------ Information shown

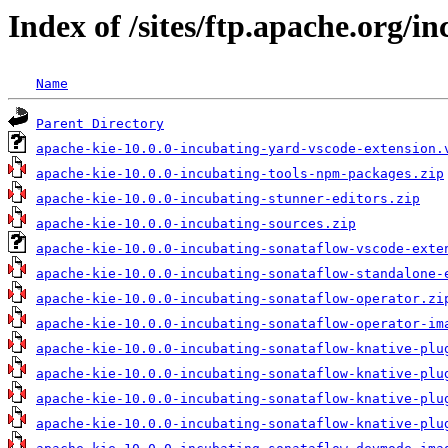
Index of /sites/ftp.apache.org/in
Name
Parent Directory
apache-kie-10.0.0-incubating-yard-vscode-extension.
apache-kie-10.0.0-incubating-tools-npm-packages.zip
apache-kie-10.0.0-incubating-stunner-editors.zip
apache-kie-10.0.0-incubating-sources.zip
apache-kie-10.0.0-incubating-sonataflow-vscode-exte
apache-kie-10.0.0-incubating-sonataflow-standalone-
apache-kie-10.0.0-incubating-sonataflow-operator.zi
apache-kie-10.0.0-incubating-sonataflow-operator-im
apache-kie-10.0.0-incubating-sonataflow-knative-plu
apache-kie-10.0.0-incubating-sonataflow-knative-plu
apache-kie-10.0.0-incubating-sonataflow-knative-plu
apache-kie-10.0.0-incubating-sonataflow-knative-plu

------------

■ Requirement
Count how many lines of the records contain the string "vscode", matching case exactly. Give only the number.

■ Task output
2